- Entries shown -
-- START --
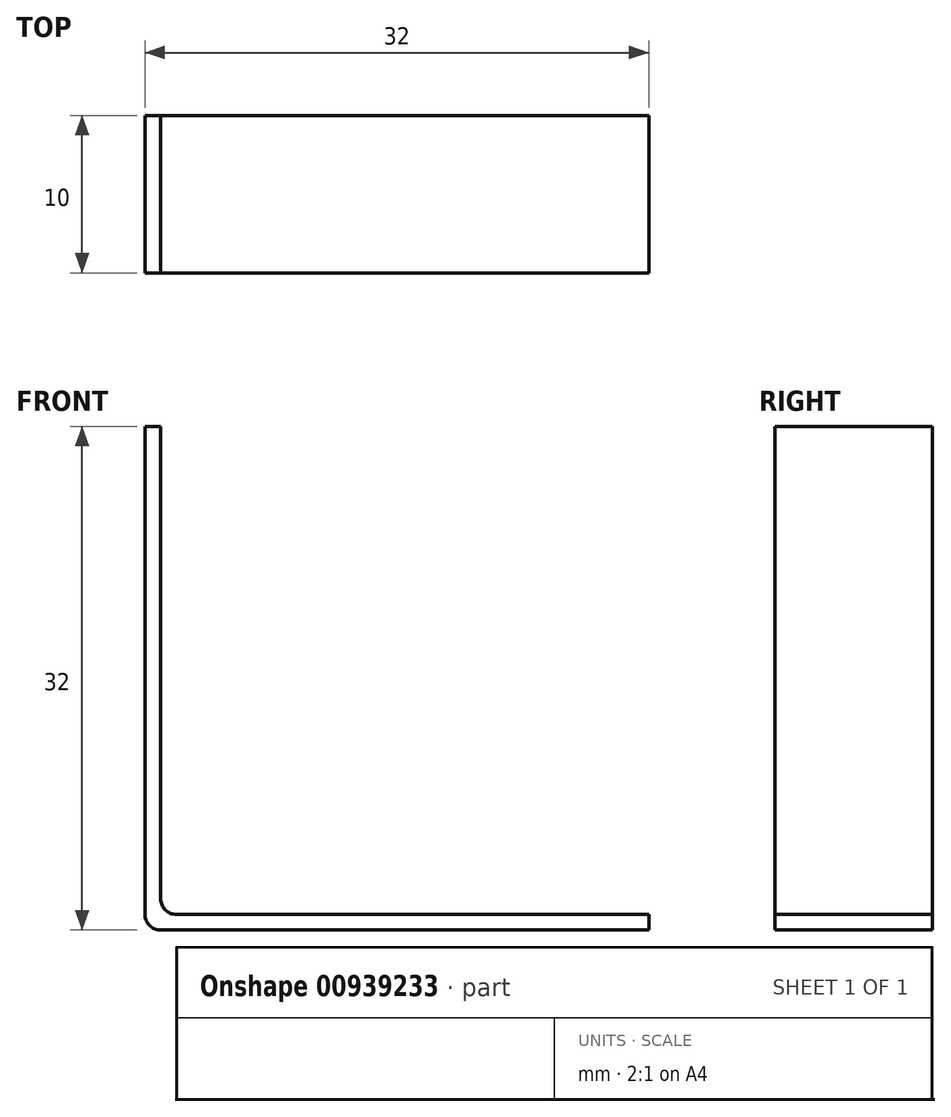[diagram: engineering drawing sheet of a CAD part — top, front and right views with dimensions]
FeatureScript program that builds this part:
annotation { "Feature Type Name" : "Feature", "Feature Type Description" : "" }
export const myFeature = defineFeature(function(context is Context, id is Id, definition is map)
    precondition{}
    {
        {
            var Q0;
            Q0=qCreatedBy(makeId("Front.planeOp"),FACE);
            var sketch = newSketch(context, id + "F0", { "sketchPlane" : qUnion([Q0])});
            skLineSegment(sketch, "E0", {"start": v(0, 1) * mm, "end": v(0, 31) * mm});
            skLineSegment(sketch, "E1", {"start": v(0, 31) * mm, "end": v(-1, 31) * mm});
            skLineSegment(sketch, "E2", {"start": v(-1, 31) * mm, "end": v(-1, 0) * mm});
            skLineSegment(sketch, "E3", {"start": v(0, -1) * mm, "end": v(31, -1) * mm});
            skLineSegment(sketch, "E4", {"start": v(31, -1) * mm, "end": v(31, 0) * mm});
            skLineSegment(sketch, "E5", {"start": v(31, 0) * mm, "end": v(1, 0) * mm});
            skPoint(sketch, "E6.visualSharp", {"position": v(0, 0) * mm});
            skArc(sketch, "E6.filletArc", {"start": v(0, 1) * mm, "mid": v(0.3, 0.3) * mm, "end": v(1, 0) * mm});
            skPoint(sketch, "E7.visualSharp", {"position": v(-1, -1) * mm});
            skArc(sketch, "E7.filletArc", {"start": v(-1, 0) * mm, "mid": v(-0.7, -0.7) * mm, "end": v(0, -1) * mm});
            skSolve(sketch);
        }
        {
            var Q0;
            Q0=makeQuery(id+"F0.imprint","IMPRINT",FACE,{"disambiguationData":[TD([[makeQuery(id+"F0.imprint","IMPRINT",EDGE,{"derivedFrom":sQuery(id+"F0.wireOp",EDGE,"E0")}),1.0]])]});
            extrude(context, id + "F1", {"entities" : qUnion([Q0]), "depth" : 10 * mm, "offsetDistance" : 25 * mm});
        }
    });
-- END --
Return the listing above line for line without any change, omitting the pictures.

- Exercise result -
[diagram: engineering drawing sheet of a CAD part — top, front and right views with dimensions]
FeatureScript program that builds this part:
annotation { "Feature Type Name" : "Feature", "Feature Type Description" : "" }
export const myFeature = defineFeature(function(context is Context, id is Id, definition is map)
    precondition{}
    {
        {
            var Q0;
            Q0=qCreatedBy(makeId("Front.planeOp"),FACE);
            var sketch = newSketch(context, id + "F0", { "sketchPlane" : qUnion([Q0])});
            skLineSegment(sketch, "E0", {"start": v(0, 1) * mm, "end": v(0, 31) * mm});
            skLineSegment(sketch, "E1", {"start": v(0, 31) * mm, "end": v(-1, 31) * mm});
            skLineSegment(sketch, "E2", {"start": v(-1, 31) * mm, "end": v(-1, 0) * mm});
            skLineSegment(sketch, "E3", {"start": v(0, -1) * mm, "end": v(31, -1) * mm});
            skLineSegment(sketch, "E4", {"start": v(31, -1) * mm, "end": v(31, 0) * mm});
            skLineSegment(sketch, "E5", {"start": v(31, 0) * mm, "end": v(1, 0) * mm});
            skPoint(sketch, "E6.visualSharp", {"position": v(0, 0) * mm});
            skArc(sketch, "E6.filletArc", {"start": v(0, 1) * mm, "mid": v(0.3, 0.3) * mm, "end": v(1, 0) * mm});
            skPoint(sketch, "E7.visualSharp", {"position": v(-1, -1) * mm});
            skArc(sketch, "E7.filletArc", {"start": v(-1, 0) * mm, "mid": v(-0.7, -0.7) * mm, "end": v(0, -1) * mm});
            skSolve(sketch);
        }
        {
            var Q0;
            Q0=makeQuery(id+"F0.imprint","IMPRINT",FACE,{"disambiguationData":[TD([[makeQuery(id+"F0.imprint","IMPRINT",EDGE,{"derivedFrom":sQuery(id+"F0.wireOp",EDGE,"E0")}),1.0]])]});
            extrude(context, id + "F1", {"entities" : qUnion([Q0]), "depth" : 10 * mm, "offsetDistance" : 25 * mm});
        }
    });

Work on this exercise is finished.